According to a Times story (June 15), about this year’s FIFA World Cup, “For better or worse, gamesmanship and embellishment — or, depending on your sensibilities, cheating — are part of high-level soccer. Players exaggerate contact. They amplify the mundane. They turn niggling knocks into something closer to grim death.

“They do all this to force the referee to make decisions, with the hope that if he is confronted by imagined bloodshed often enough, he will ultimately determine he has seen some. Applying this sort of pressure on the official is a skill that, by their own admission, United States players generally perform poorly, if they perform it at all.

“Graham Zusi, an American midfielder, said diving, also known as flopping, ‘is something I’ve never really incorporated into my game, and I don’t plan on it.’

Tab Ramos, one of Klinsmann’s World Cup assistants and a player for the national team from 1988 to 2000, said he frequently saw Americans struggle to pull off the seemingly requisite soccer shenanigans. A Uruguayan-born American who played in Europe and the United States, Ramos is attuned to the art.

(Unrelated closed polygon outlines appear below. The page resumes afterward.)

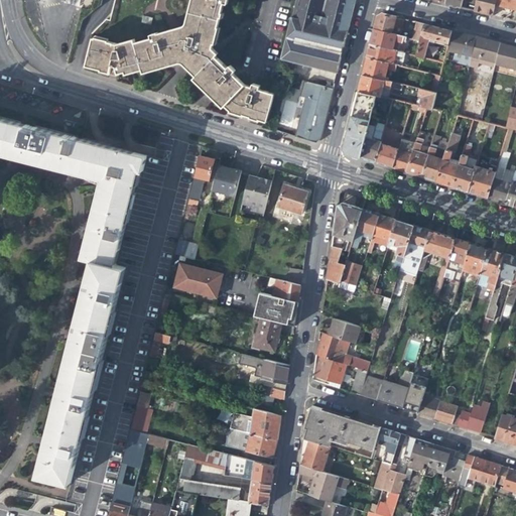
[(266,121),(266,120),(273,92),(257,88),(259,84),(251,81),(250,85),(243,83),(232,72),(234,69),(228,62),(225,66),(214,54),(216,51),(211,46),(223,2),(227,3),(227,0),(192,0),(186,25),(157,34),(156,30),(153,31),(149,33),(150,36),(134,41),(133,37),(117,43),(93,37),(86,66),(102,70),(116,73),(142,66),(143,70),(166,62),(180,58),(188,66),(197,73),(194,76),(211,92),(228,109),(266,121)]
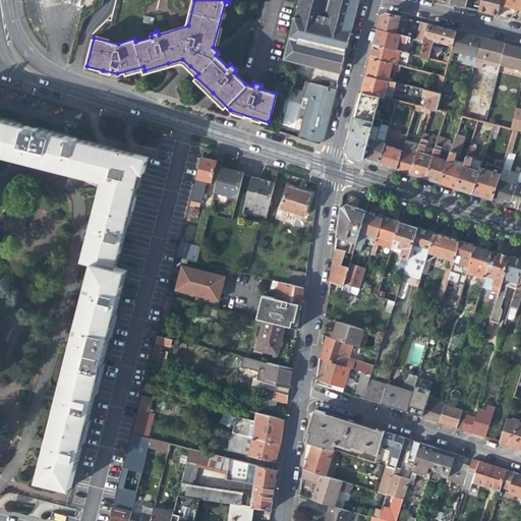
[(298,0),(284,58),(299,62),(340,72),(351,32),(358,1),(358,0),(298,0)]
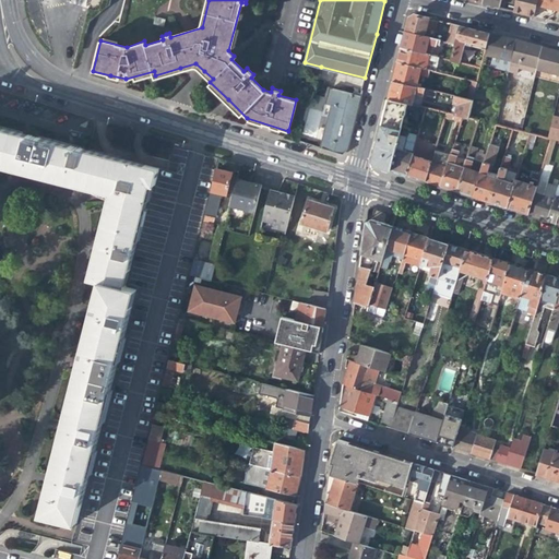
[(534,16),(536,6),(537,0),(514,0),(512,11),(521,13),(534,16)]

” ‘Absolutely that’s something we don’t do the way other teams do,’ Ramos said. ‘I don’t know if you call it a problem or a weakness, but it’s clear that the American nature is to try and make everything fair, to try and be fair to the game. That’s just how Americans are.’ ”

The E.T.: Memo to U.S. Players: Just because everyone else does it does not make it right.

Love that Perk! –

Starbucks CEO Howard Schultz does it again!

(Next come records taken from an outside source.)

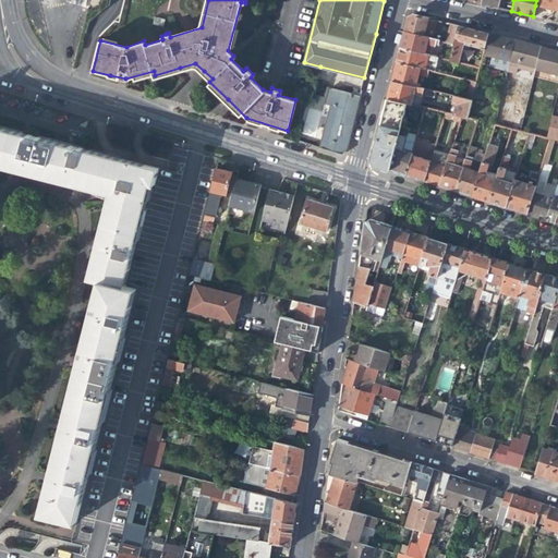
[(548,9),(557,10),(557,0),(536,0),(535,5),(548,9)]
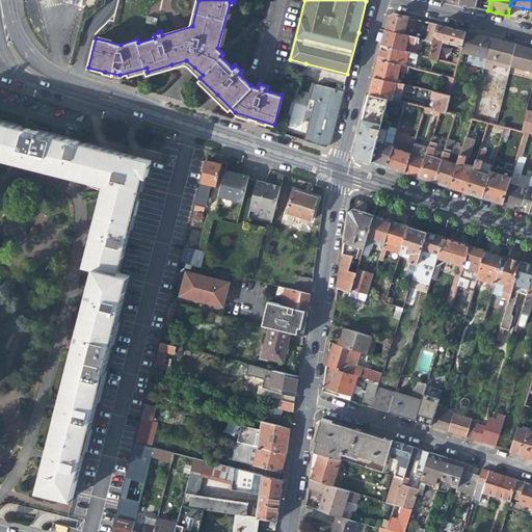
[(388,19),(386,29),(411,35),(416,19),(393,12),(389,16),(388,19)]
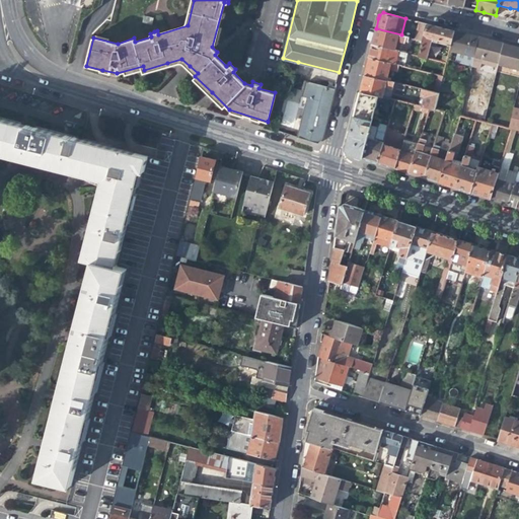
[(418,21),(414,38),(422,40),(426,23),(418,21)]
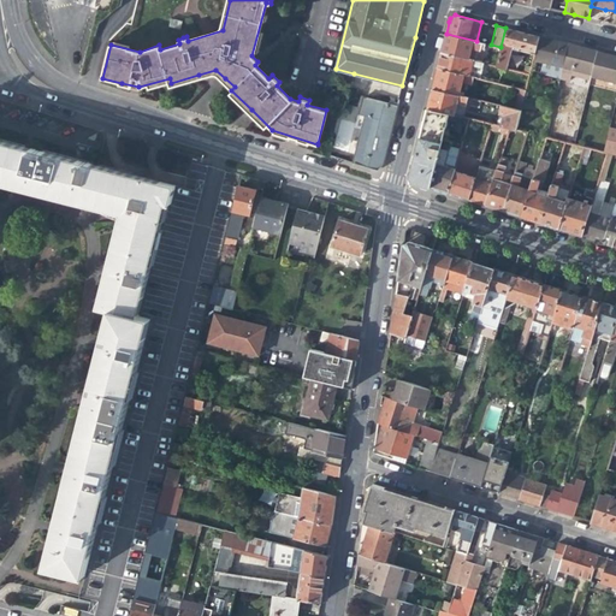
[(511,46),(534,51),(538,36),(520,31),(505,28),(501,47),(499,54),(496,66),(505,69),(511,46)]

Through an arrangement with Arizona state university, the coffee company will offer an online college education to thousands of its workers free of charge. Further, Starbucks will not require any of these employees to remain with the company.

“The program is open to any of the company’s 135,000 United States employees, “The New York Times writes (June 16), “provided they work at least 20 hours a week and have the grades and test scores to gain admission to Arizona State. For a barista with at least two years of college credit, the company will pay full tuition; for those with fewer credits it will pay part of the cost, but even for many of them, courses will be free, with government and university aid.

” ‘Starbucks is going where no other major corporation has gone,’ said Jamie P. Merisotis, president and chief executive of the Lumina Foundation, a group focused on education. ‘For many of these Starbucks employees, an online university education is the only reasonable way they’re going to get a bachelor’s degree.’

“Starbucks is, in effect, inviting its workers, from the day they join the company, to study whatever they like, and then leave whenever they like — knowing that many of them, degrees in hand, will leave for better-paying jobs.

“Even if they did, their experience ‘would be accreted to our brand, our reputation and our business,’ Howard D. Schultz, the company’s chairman and chief executive, said in an interview. ‘I believe it will lower attrition, it’ll increase performance, it’ll attract and retain better people.’ ”

The immediate results?

“The Starbucks program sounds like a boon to Abraham G. Cervantes, 24, who lives in the San Pedro section of Los Angeles with his mother and two of his brothers, and would be the first in his family to earn a college degree. ‘I’m the only one in the family with a steady job,’ he said. In fact, he has two jobs — one at Starbucks, and another at a music studio.

“While studying at a community college, he discovered classical music, and fell in love with Chopin, Bach and Beethoven, though at home he can practice only on a worn-out piano. He said he dreamed of being a professor of music, but after five years of trying to mesh his class and work schedules, he has not finished his associate’s degree.

” ‘Working two jobs, you don’t always have time to attend school,’ he said. The new Starbucks program ‘would be a huge benefit to me,’ Mr. Cervantes said, giving him flexibility and eliminating the commute to and from school.”

The Take: Schultz’s business acumen, social responsibility, and care for employees is something more CEOs need to emulate.